● **Exercise goal**:
The line that holds "Release v0.2.1" marks the start. Return it and each following line through the end of the data, unchanged.

[Material for this task Boundary: Start]

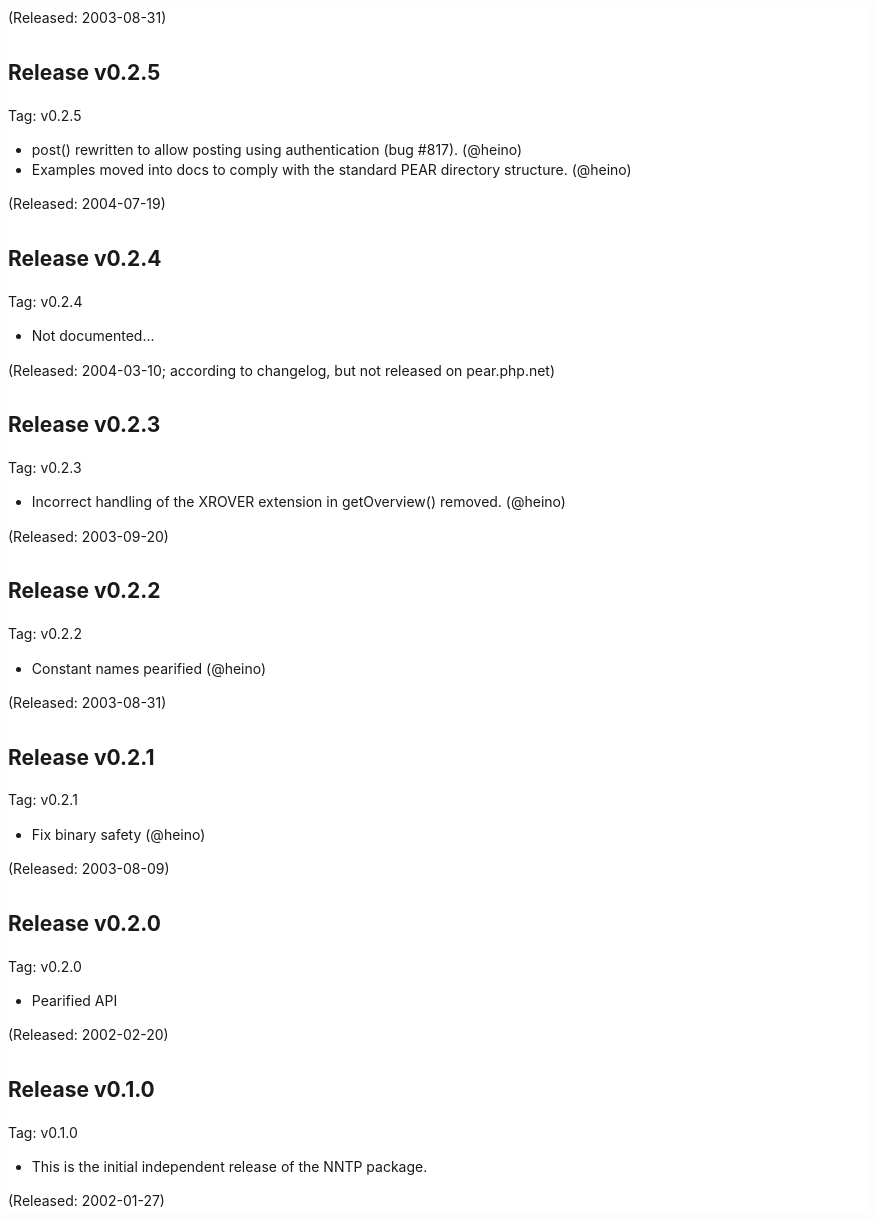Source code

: (Released: 2003-08-31)


Release v0.2.5
--------------
Tag: v0.2.5
- post() rewritten to allow posting using authentication (bug #817). (@heino)
- Examples moved into docs to comply with the standard PEAR directory structure. (@heino)

(Released: 2004-07-19)


Release v0.2.4
--------------
Tag: v0.2.4
- Not documented...

(Released: 2004-03-10; according to changelog, but not released on pear.php.net)


Release v0.2.3
--------------
Tag: v0.2.3
- Incorrect handling of the XROVER extension in getOverview() removed. (@heino)

(Released: 2003-09-20)


Release v0.2.2
--------------
Tag: v0.2.2
- Constant names pearified (@heino)

(Released: 2003-08-31)


Release v0.2.1
--------------
Tag: v0.2.1
- Fix binary safety (@heino)

(Released: 2003-08-09)


Release v0.2.0
--------------
Tag: v0.2.0
- Pearified API

(Released: 2002-02-20)


Release v0.1.0
--------------
Tag: v0.1.0
- This is the initial independent release of the NNTP package.

(Released: 2002-01-27)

[Material for this task Boundary: End]

● **Answer section**:
Release v0.2.1
--------------
Tag: v0.2.1
- Fix binary safety (@heino)

(Released: 2003-08-09)


Release v0.2.0
--------------
Tag: v0.2.0
- Pearified API

(Released: 2002-02-20)


Release v0.1.0
--------------
Tag: v0.1.0
- This is the initial independent release of the NNTP package.

(Released: 2002-01-27)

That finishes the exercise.